How important is finding a good band name? What should a good band name contain?
-Are you asking because you think ours is good, or terrible? Haha. Well, personally I think it’s fairly important, since it’s how people identify you. It has to fit the music. It should be something unique and meaningful. And it should sound nice. It took us many months to initially settle down on a band name, and I still don’t know if we actually met all the criteria I just listed.
When I think of USBM I think of an array of bands all sounding differently. Is there a USBM sound to speak of? What defines USBM?
-I don’t really know, to be honest. There are a couple good black metal bands here and there, but I didn’t know there’s such a thing as “USBM”.
What kind of history is there for black metal in the States? How much do you look to the Swedish and Norwegian bands?
-We’re probably not the best example of an American black metal band, since 2 of the 3 members are Russian.
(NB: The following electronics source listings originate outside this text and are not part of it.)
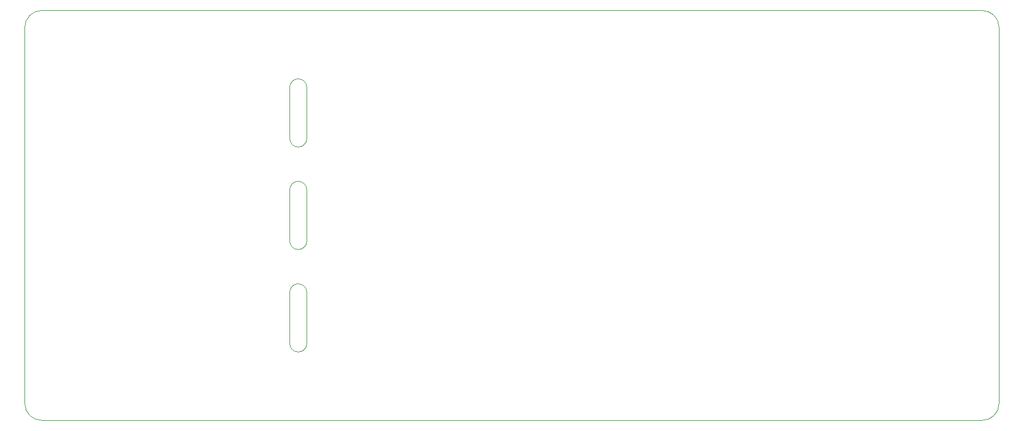
<source format=gbr>
%TF.GenerationSoftware,KiCad,Pcbnew,(7.0.0-0)*%
%TF.CreationDate,2023-06-28T09:11:27-07:00*%
%TF.ProjectId,Power Stage,506f7765-7220-4537-9461-67652e6b6963,rev?*%
%TF.SameCoordinates,Original*%
%TF.FileFunction,Profile,NP*%
%FSLAX46Y46*%
G04 Gerber Fmt 4.6, Leading zero omitted, Abs format (unit mm)*
G04 Created by KiCad (PCBNEW (7.0.0-0)) date 2023-06-28 09:11:27*
%MOMM*%
%LPD*%
G01*
G04 APERTURE LIST*
%TA.AperFunction,Profile*%
%ADD10C,0.100000*%
%TD*%
G04 APERTURE END LIST*
D10*
X140970000Y-90170000D02*
X140970000Y-82550000D01*
X142240000Y-91440000D02*
X142240000Y-91440000D01*
X143510000Y-82550000D02*
G75*
G03*
X142240000Y-81280000I-1269999J1D01*
G01*
X140970000Y-90170000D02*
G75*
G03*
X142240000Y-91440000I1269999J-1D01*
G01*
X142240000Y-91440000D02*
G75*
G03*
X143510000Y-90170000I1J1269999D01*
G01*
X143510000Y-82550000D02*
X143510000Y-90170000D01*
X142240000Y-81280000D02*
X142240000Y-81280000D01*
X142240000Y-81280000D02*
G75*
G03*
X140970000Y-82550000I-1J-1269999D01*
G01*
X140970000Y-105410000D02*
X140970000Y-97790000D01*
X142240000Y-106680000D02*
X142240000Y-106680000D01*
X143510000Y-97790000D02*
G75*
G03*
X142240000Y-96520000I-1269999J1D01*
G01*
X140970000Y-105410000D02*
G75*
G03*
X142240000Y-106680000I1269999J-1D01*
G01*
X142240000Y-106680000D02*
G75*
G03*
X143510000Y-105410000I1J1269999D01*
G01*
X143510000Y-97790000D02*
X143510000Y-105410000D01*
X142240000Y-96520000D02*
X142240000Y-96520000D01*
X142240000Y-96520000D02*
G75*
G03*
X140970000Y-97790000I-1J-1269999D01*
G01*
X140970000Y-120650000D02*
G75*
G03*
X142240000Y-121920000I1270000J0D01*
G01*
X142240000Y-121920000D02*
G75*
G03*
X143510000Y-120650000I0J1270000D01*
G01*
X142240000Y-121920000D02*
X142240000Y-121920000D01*
X142240000Y-111760000D02*
G75*
G03*
X140970000Y-113030000I0J-1270000D01*
G01*
X140970000Y-120650000D02*
X140970000Y-113030000D01*
X143510000Y-113030000D02*
G75*
G03*
X142240000Y-111760000I-1270000J0D01*
G01*
X143510000Y-113030000D02*
X143510000Y-120650000D01*
X142240000Y-111760000D02*
X142240000Y-111760000D01*
X246380000Y-73660000D02*
G75*
G03*
X243840000Y-71120000I-2540000J0D01*
G01*
X104140000Y-71120000D02*
G75*
G03*
X101600000Y-73660000I0J-2540000D01*
G01*
X104140000Y-71120000D02*
X243840000Y-71120000D01*
X243840000Y-132080000D02*
G75*
G03*
X246380000Y-129540000I0J2540000D01*
G01*
X246380000Y-73660000D02*
X246380000Y-129540000D01*
X101600000Y-129540000D02*
G75*
G03*
X104140000Y-132080000I2540000J0D01*
G01*
X101600000Y-129540000D02*
X101600000Y-73660000D01*
X243840000Y-132080000D02*
X104140000Y-132080000D01*
M02*

</source>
As far as influences go, a lot of Scandinavian bands, certainly. But there are also great bands from France, Canada, Germany, etc. that have influenced us.
When you release a record on your own how tough is it to get it out to the right retailers? Has the infrastructure of distribution for independent releases changed?
-We’ve chosen to stick with online distribution. It’s easier to do that these days with sites like bandcamp – that’s been a great tool for us. But overall, things are still pretty tough.
How pleased are you with your latest recorded work? What kind of responses have you had to it?
-We’re quite happy with it. There have been a lot of positive reviews, and many people seem to have captured the messages we were trying to convey, which was our goal. So, that’s absolutely excellent. I still enjoy listening to it, too – I got sick of Intifada right away, but the new album is still enjoyable despite having heard it thousands of times during the mixing. But of course there’s always plenty of room for improvement.
When you’ve recorded an album that turned out awesome how do you follow it up? How do you outdo it with your next one?
-We’ve learned a lot in the process of making this album, so just applying all the lessons we’ve picked up along the way will help a lot. Hopefully we’ll have grown significantly as musicians by the time we record the next one as well.
We live in fickle times where people don’t seem to follow bands anymore but change their likes as often as they change their underwear. How do you build a following today?
-We’re not the right people to ask, haha. Whatever big labels pump money into gets a big following. Even if the music is terrible. Happens all the time. It’s unfortunate. But many bloggers post reviews and otherwise promote independent artists, which has been a big help for us and we’re very grateful for that.
Modern black metal is in its nature dark and people hostile. How do you keep true to its ideals yet still interact with the people that listen to your music?
-I’ve found that many black metal fans are very nice people, actually. But when writing this music, we’re not really looking to be true to the ideals of any genre – only ourselves.
Would you say there is a greater concept to FORLORN PATH?
-There is. The music is meant to address things we feel are important, things going on in the world around us.
What kind of future do you see?
-I find that it’s usually better to focus on the present.